Pacheco, su ‘víctima’ favorita

El humorista gráfico jerezano publicó varios libros durante su trayectoria. Uno de enseñanza, titulado Sea usted caricaturista, y otros dos de humor, El jerez en el humor y Jerez visto por Maro, en los que caricaturizaba como nadie los problemas cotidianos de los ciudadanos de Jerez, desde las multas por aparcar en zona azul, el aumento del desempleo, los atascos o las deficientes infraestructuras —“Despasito despasito no se notan los bachesitos; es un consejo del Ayuntamiento”, reza en una de sus tiras—.

El exalcalde Pedro Pacheco era una de sus víctimas favoritas. “Tío, más disimulo con los nombramientos a deos, ¡que se notan!”, se lee en una de sus tiras, en la que se ve a un supuesto trabajador del departamento de “contratación de personá” del Ayuntamiento metiendo el dedo en el ojo a un hombre. “Esto no se hase, esto no se dise, ea, yo me marcho del Ayuntamiento”, dice un caricaturizado Pacheco mientras lee La Voz del Sur.

Viñetas de 'Maro' en La Voz del Sur, publicadas en 1984.
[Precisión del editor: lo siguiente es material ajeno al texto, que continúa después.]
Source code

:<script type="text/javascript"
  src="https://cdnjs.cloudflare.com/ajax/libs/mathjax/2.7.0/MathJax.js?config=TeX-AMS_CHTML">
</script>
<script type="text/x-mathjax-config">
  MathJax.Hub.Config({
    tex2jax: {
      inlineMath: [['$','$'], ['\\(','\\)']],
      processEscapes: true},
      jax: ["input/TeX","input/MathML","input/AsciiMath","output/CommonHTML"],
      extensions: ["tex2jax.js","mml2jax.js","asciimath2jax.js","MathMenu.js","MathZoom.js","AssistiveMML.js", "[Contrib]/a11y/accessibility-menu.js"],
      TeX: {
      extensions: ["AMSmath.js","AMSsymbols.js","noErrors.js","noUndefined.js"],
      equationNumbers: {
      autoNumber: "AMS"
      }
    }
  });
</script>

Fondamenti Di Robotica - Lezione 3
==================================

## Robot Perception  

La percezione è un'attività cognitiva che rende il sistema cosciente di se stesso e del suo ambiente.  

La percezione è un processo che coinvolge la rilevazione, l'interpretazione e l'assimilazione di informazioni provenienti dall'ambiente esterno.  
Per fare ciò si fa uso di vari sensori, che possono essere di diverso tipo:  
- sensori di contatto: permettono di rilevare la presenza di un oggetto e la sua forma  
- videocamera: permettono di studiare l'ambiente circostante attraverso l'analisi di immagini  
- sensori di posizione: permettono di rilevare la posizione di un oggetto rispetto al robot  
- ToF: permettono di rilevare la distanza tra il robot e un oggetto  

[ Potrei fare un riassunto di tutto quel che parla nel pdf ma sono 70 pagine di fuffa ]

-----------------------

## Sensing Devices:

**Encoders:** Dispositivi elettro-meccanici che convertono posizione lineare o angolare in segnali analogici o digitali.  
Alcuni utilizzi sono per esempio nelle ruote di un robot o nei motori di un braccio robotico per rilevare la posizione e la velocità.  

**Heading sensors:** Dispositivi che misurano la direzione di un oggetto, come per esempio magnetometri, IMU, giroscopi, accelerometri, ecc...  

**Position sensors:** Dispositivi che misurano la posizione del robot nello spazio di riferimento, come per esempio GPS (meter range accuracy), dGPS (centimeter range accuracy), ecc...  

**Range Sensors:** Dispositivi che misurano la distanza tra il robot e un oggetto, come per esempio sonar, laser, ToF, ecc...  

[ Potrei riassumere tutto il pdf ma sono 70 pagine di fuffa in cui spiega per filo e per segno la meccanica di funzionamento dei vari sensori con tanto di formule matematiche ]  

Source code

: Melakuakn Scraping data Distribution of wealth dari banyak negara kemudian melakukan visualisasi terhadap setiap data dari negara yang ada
Sus numerosas críticas, incluso, le costaron a Maro la expropiación forzosa de una casa de su propiedad colindante a la que habitaba. “A Pacheco lo ponía a parir y nos quitaron esa casa por la cara”, cuenta su viuda, quien señala que tenía pensado destinarla a acoger a personas que vivían solas, costeando ella su mantenimiento, “pero cuando vieron que era nuestra no nos dieron los permisos y nos la expropiaron”. Una supuesta represalia tomada por sus mordaces críticas al Ayuntamiento, que entendió que estaba abandonada y debía ser expropiada.

En otra ocasión, Maro hasta estuvo a punto de pisar la cárcel tras caricaturizar a Álvaro Domecq, alcalde de Jerez en época franquista, al que criticó por la cantidad que se pedía a familias con pocos recursos para adjudicarles viviendas en la barriada de La Constancia. Siempre fue un fiel defensor de la libertad de expresión, y por ese motivo dejó La Voz del Sur, ya que no publicaban sus viñetas o eran modificados sus textos.
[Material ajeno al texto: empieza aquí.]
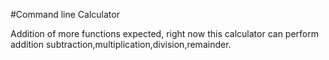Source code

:#Command line Calculator

Addition of more functions expected, right now this calculator can perform addition
subtraction,multiplication,division,remainder.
Maro, maestro del humor de origen jerezano e incansable viñetista, falleció a los 74 años con un lápiz en la mano. Hasta el último día estuvo enviando sus tiras cómicas a distintos periódicos del grupo Publicaciones del Sur, donde finalizó su trayectoria tras más de 50 años caricaturizando y contando desde su particular visión los entresijos de la actualidad local, pero también nacional, gracias a sus múltiples colaboraciones con periódicos y revistas de todo el país y del extranjero. “A él le gustaba llevar a Jerez a todos lados, promocionaba mucho la ciudad”, cuenta María del Carmen Ramírez. ¿Se le ha reconocido esa labor? “No, pero él disfrutaba”, contesta su viuda.